Nadja si svegliò con un vivace mal di testa e un consistente malumore: il giorno prima non aveva fatto altro che ciarlare tutto il tempo, ridere e scherzare, forzando il suo carattere in una maniera che non avrebbe mai creduto possibile.

 

Lei non era fatta così: lei non era Daphne; non era aperta, vivace, chiacchierona… No. A lei piaceva ritagliarsi il suo attimo di silenzio, osservare le situazioni, le cose, le persone… Ascoltare. Invece per non dare nell’occhio, per non insospettire, doveva parlare, parlare, parlare.

 

Ora basta. Oggi sarà proprio questo mal di testa la mia salvezza.

 

Bensvegliata, tesoro.” Hilary fece capolino dalla porta della stanza della figlia: con un tailleur viola che le fasciava la figura slanciata, i tacchi dieci che conferivano alle sue gambe un’armoniosità maggiore di quanto già avessero e  i lunghi capelli castani lasciati liberi sulla schiena, la ragazza si ritrovò ancora una volta a pensare quanto fosse bella la donna che aveva davanti.

 

Mia madre.

 

“Buongiorno.” sorrise Nadja, accettando il bacio che la donna le diede.

 

“Come ti vestirai oggi?”

 

Bella domanda. “Non lo so… Potresti… Consigliarmi tu.”

 

Hilary si voltò verso di lei con le sopracciglia inarcate. “Ma se è da quando hai l’età di Daisy che ti vuoi vestire secondo il tuo gusto.”

 

La ragazza scosse la testa. “Ho mal di testa. Non voglio nemmeno sprecarmi a ragionare.

 

Non è che hai la febbre? Fa’ sentire…”

 

Nadja si scansò. “No, niente febbre.”

 

Hilary la guardò dubbiosa, poi sospirò, andando verso l’armadio e prendendole un paio di pantaloni neri a vita alta e una blusa viola firmata Marc Jacobs. “Spero ti vadano bene.” la ragazzina annuì e, visto che non accennava a cambiarsi, Hilary la guardò scioccata.
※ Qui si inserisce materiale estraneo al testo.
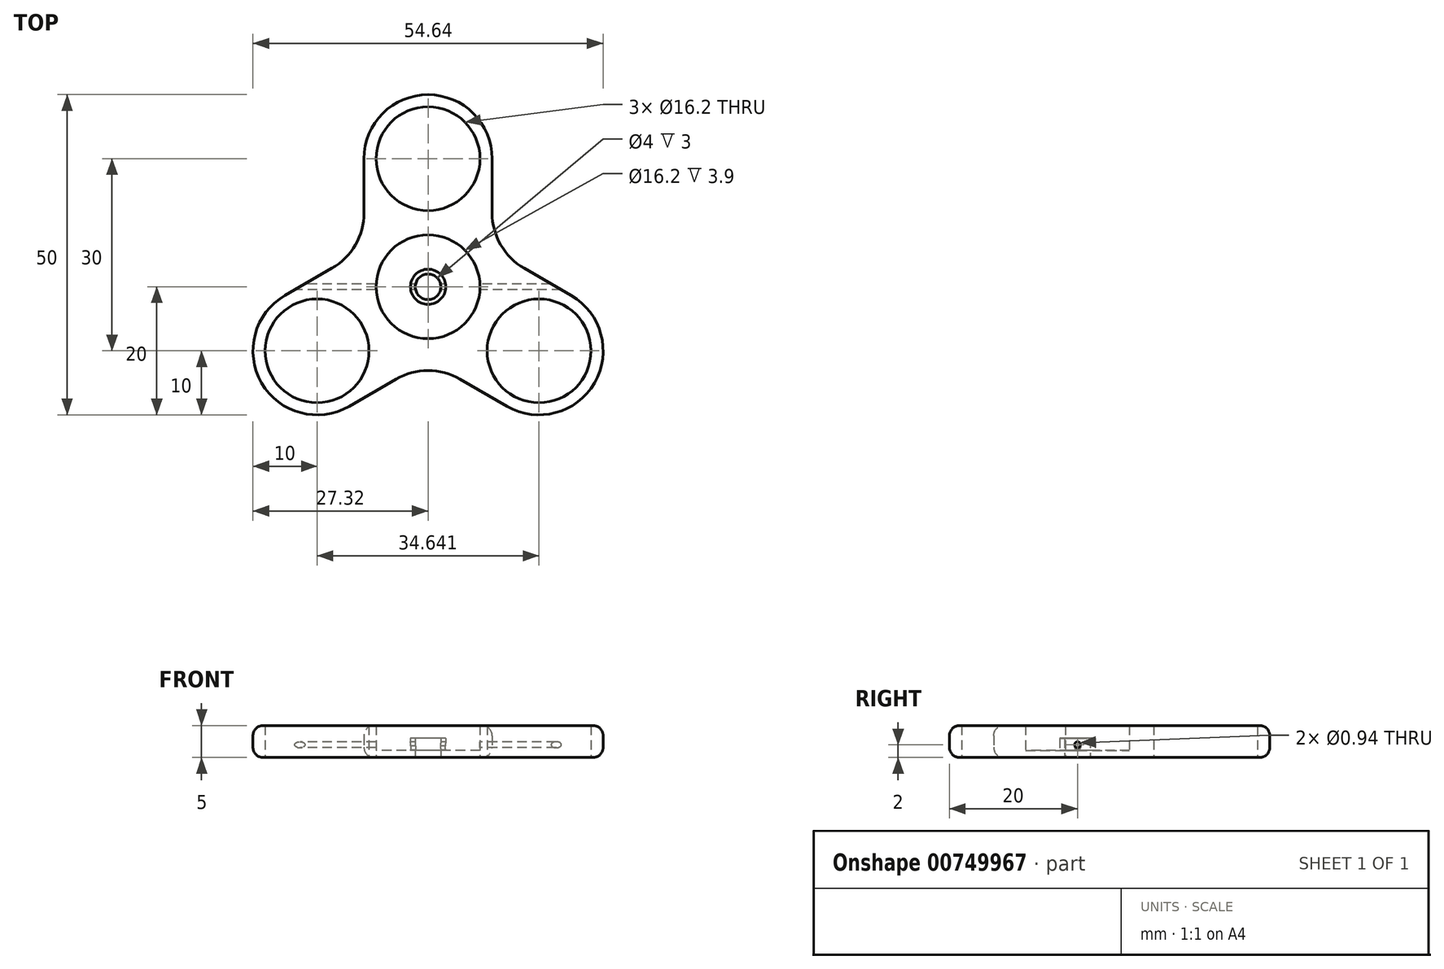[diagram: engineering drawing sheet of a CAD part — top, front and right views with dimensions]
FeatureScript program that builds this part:
annotation { "Feature Type Name" : "Feature", "Feature Type Description" : "" }
export const myFeature = defineFeature(function(context is Context, id is Id, definition is map)
    precondition{}
    {
        {
            var Q0;
            Q0=qCreatedBy(makeId("Top.planeOp"),FACE);
            var sketch = newSketch(context, id + "F0", { "sketchPlane" : qUnion([Q0])});
            skCircle(sketch, "E0", {"center": v(0, 0) * mm, "radius": 8.1 * mm});
            skCircle(sketch, "E1", {"center": v(0, 20) * mm, "radius": 8.1 * mm});
            skCircle(sketch, "E2.1.0", {"center": v(-17.32, -10) * mm, "radius": 8.1 * mm});
            skCircle(sketch, "E2.2.0", {"center": v(17.32, -10) * mm, "radius": 8.1 * mm});
            skLineSegment(sketch, "E3", {"start": v(-10, 20) * mm, "end": v(-10, 11.55) * mm});
            skLineSegment(sketch, "E4", {"start": v(10, 20) * mm, "end": v(10, 11.55) * mm});
            skArc(sketch, "E5", {"start": v(-10, 20) * mm, "mid": v(0, 30) * mm, "end": v(10, 20) * mm});
            skLineSegment(sketch, "E6.1.0", {"start": v(-12.32, -18.66) * mm, "end": v(-5, -14.43) * mm});
            skArc(sketch, "E6.1.1", {"start": v(-12.32, -18.66) * mm, "mid": v(-25.98, -15) * mm, "end": v(-22.32, -1.34) * mm});
            skLineSegment(sketch, "E6.1.2", {"start": v(-22.32, -1.34) * mm, "end": v(-15, 2.89) * mm});
            skLineSegment(sketch, "E6.2.0", {"start": v(22.32, -1.34) * mm, "end": v(15, 2.89) * mm});
            skArc(sketch, "E6.2.1", {"start": v(22.32, -1.34) * mm, "mid": v(25.98, -15) * mm, "end": v(12.32, -18.66) * mm});
            skLineSegment(sketch, "E6.2.2", {"start": v(12.32, -18.66) * mm, "end": v(5, -14.43) * mm});
            skPoint(sketch, "E7.orphan", {"position": v(-8.84, 6.44) * mm});
            skPoint(sketch, "E8.orphan", {"position": v(-10, 4.43) * mm});
            skPoint(sketch, "E9.orphan", {"position": v(8.84, 6.44) * mm});
            skPoint(sketch, "E10.orphan", {"position": v(10, 4.43) * mm});
            skPoint(sketch, "E11.orphan", {"position": v(1.16, -10.88) * mm});
            skPoint(sketch, "E12.orphan", {"position": v(-1.16, -10.88) * mm});
            skPoint(sketch, "E13.visualSharp", {"position": v(-10, 5.77) * mm});
            skArc(sketch, "E13.filletArc", {"start": v(-15, 2.89) * mm, "mid": v(-11.34, 6.55) * mm, "end": v(-10, 11.55) * mm});
            skPoint(sketch, "E14.visualSharp", {"position": v(10, 5.77) * mm});
            skArc(sketch, "E14.filletArc", {"start": v(10, 11.55) * mm, "mid": v(11.34, 6.55) * mm, "end": v(15, 2.89) * mm});
            skPoint(sketch, "E15.visualSharp", {"position": v(0, -11.55) * mm});
            skArc(sketch, "E15.filletArc", {"start": v(5, -14.43) * mm, "mid": v(0, -13.1) * mm, "end": v(-5, -14.43) * mm});
            skSolve(sketch);
        }
        {
            var Q0;
            Q0=makeQuery(id+"F0.imprint","IMPRINT",FACE,{"disambiguationData":[TD([[makeQuery(id+"F0.imprint","IMPRINT",EDGE,{"derivedFrom":sQuery(id+"F0.wireOp",EDGE,"E0")}),-1.0]])]});
            extrude(context, id + "F1", {"entities" : qUnion([Q0]), "depth" : 5 * mm, "offsetDistance" : 25 * mm});
        }
        {
            var Q0;
            Q0=makeQuery(id+"F1.opExtrude","SWEPT_FACE",FACE,{"disambiguationData":[OSD([sQuery(id+"F0.wireOp",EDGE,"E6.1.0")])]});
            fillet(context, id + "F2", {"entities" : qUnion([Q0]), "radius" : 1.6 * mm, "tangentPropagation" : true, "allowEdgeOverflow" : false});
        }
        {
            var Q0;
            Q0=qCreatedBy(makeId("Top.planeOp"),FACE);
            var sketch = newSketch(context, id + "F3", { "sketchPlane" : qUnion([Q0])});
            skCircle(sketch, "E16", {"center": v(0, 0) * mm, "radius": 8.5 * mm});
            skCircle(sketch, "E17", {"center": v(0, 0) * mm, "radius": 2 * mm});
            skCircle(sketch, "E18", {"center": v(0, 0) * mm, "radius": 2.75 * mm});
            skSolve(sketch);
        }
        {
            var Q0;
            Q0=makeQuery(id+"F3.imprint","IMPRINT",FACE,{"disambiguationData":[TD([[makeQuery(id+"F3.imprint","IMPRINT",EDGE,{"derivedFrom":sQuery(id+"F3.wireOp",EDGE,"E16")}),1.0]])]});
            var Q1;
            Q1=makeQuery(id+"F3.imprint","IMPRINT",FACE,{"disambiguationData":[TD([[makeQuery(id+"F3.imprint","IMPRINT",EDGE,{"derivedFrom":sQuery(id+"F3.wireOp",EDGE,"E17")}),-1.0]])]});
            extrude(context, id + "F4", {"entities" : qUnion([Q0, Q1]), "depth" : 1 * mm, "offsetDistance" : 25 * mm});
        }
        {
            var Q0;
            Q0=makeQuery(id+"F3.imprint","IMPRINT",FACE,{"disambiguationData":[TD([[makeQuery(id+"F3.imprint","IMPRINT",EDGE,{"derivedFrom":sQuery(id+"F3.wireOp",EDGE,"E17")}),-1.0]])]});
            extrude(context, id + "F5", {"entities" : qUnion([Q0]), "operationType" : NewBodyOperationType.ADD, "depth" : 3 * mm, "offsetDistance" : 25 * mm});
        }
        {
            var Q0;
            Q0=makeQuery(id+"F4.opExtrude","CAP_FACE",FACE,{"disambiguationData":[OSD([sQuery(id+"F3.wireOp",EDGE,"E16"),sQuery(id+"F3.wireOp",EDGE,"E17")])],"isStart":false});
            extrude(context, id + "F6", {"entities" : qUnion([Q0]), "operationType" : NewBodyOperationType.ADD, "depth" : 0.1 * mm, "offsetDistance" : 25 * mm});
        }
        {
            var Q0;
            Q0=qCreatedBy(makeId("Right.planeOp"),FACE);
            var sketch = newSketch(context, id + "F7", { "sketchPlane" : qUnion([Q0])});
            skPoint(sketch, "E19.center.orphan", {"position": v(0, 21.58) * mm});
            skPoint(sketch, "E20.start.orphan", {"position": v(0, 6.82) * mm});
            skLineSegment(sketch, "E21", {"start": v(0, 0) * mm, "end": v(0, 1.6) * mm});
            skCircle(sketch, "E22", {"center": v(0, 1.6) * mm, "radius": 0.47 * mm});
            skSolve(sketch);
        }
        {
            var Q0;
            Q0 = qSketchRegion(id + "F7", true);
            extrude(context, id + "F8", {"entities" : qUnion([Q0]), "operationType" : NewBodyOperationType.REMOVE, "depth" : 4 * mm, "offsetDistance" : 25 * mm, "hasSecondDirection" : true, "secondDirectionOppositeDirection" : true, "secondDirectionDepth" : 3 * mm});
        }
        {
            var Q0;
            Q0=qCreatedBy(makeId("Right.planeOp"),FACE);
            var sketch = newSketch(context, id + "F9", { "sketchPlane" : qUnion([Q0])});
            skLineSegment(sketch, "E23", {"start": v(0, 0) * mm, "end": v(0, 2) * mm});
            skCircle(sketch, "E24", {"center": v(0, 2) * mm, "radius": 0.47 * mm});
            skSolve(sketch);
        }
        {
            var Q0;
            Q0=makeQuery(id+"F9.imprint","IMPRINT",FACE,{"disambiguationData":[TD([[makeQuery(id+"F9.imprint","IMPRINT",EDGE,{"derivedFrom":sQuery(id+"F9.wireOp",EDGE,"E24")}),1.0]])]});
            extrude(context, id + "F10", {"entities" : qUnion([Q0]), "operationType" : NewBodyOperationType.REMOVE, "depth" : 25 * mm, "offsetDistance" : 25 * mm, "hasSecondDirection" : true, "secondDirectionOppositeDirection" : true, "secondDirectionDepth" : 25 * mm});
        }
    });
“Beh? Guarda che hai l’autobus tra poco più di mezz’ora, mica tra due ore.” fu allora che Nadja capì che madre e figlia non avevano riserve a cambiarsi l’una davanti all’altra. “Ah, volevo dirti che oggi sono a pranzo con il mio collega…” assunse un tono malizioso. “Ha detto che mi vuole parlare…”

 

La ragazza spuntò fuori dalla blusa tutta di un altro colore. “E che vuole?” fece, con un tono un po’ troppo brusco.

Quando l’altra la fissò sbattendo le ciglia, lei si accorse dell’errore. “No, intendevo dire… Potrebbe essere un appuntamento?” si accorse che aveva la gola secca, e la cosa non le piaceva per nulla.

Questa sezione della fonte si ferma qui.